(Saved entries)

· · · · · · ·

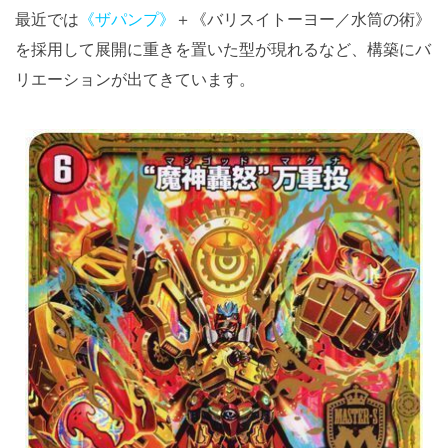
最近では
《ザパンプ》
＋《バリスイトーヨー／水筒の術》
を採用して展開に重きを置いた型が現れるなど、構築にバ
リエーションが出てきています。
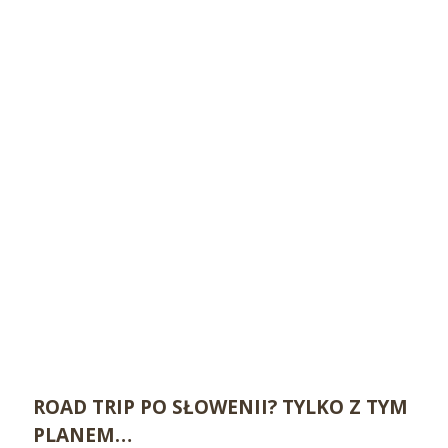
ROAD TRIP PO SŁOWENII? TYLKO Z TYM
PLANEM…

· · · · · · ·

▸ ACTION ITEM:
Could you recast each line of text in the listing above as a Markdown table with the columns "Number" and "Record line," numbering the rows in order, skipping blank lines, and leaving the pictures out?

▸ SOLUTION:
| Number | Record line |
|---|---|
| 1 | 最近では |
| 2 | 《ザパンプ》 |
| 3 | ＋《バリスイトーヨー／水筒の術》 |
| 4 | を採用して展開に重きを置いた型が現れるなど、構築にバ |
| 5 | リエーションが出てきています。 |
| 6 | ROAD TRIP PO SŁOWENII? TYLKO Z TYM |
| 7 | PLANEM… |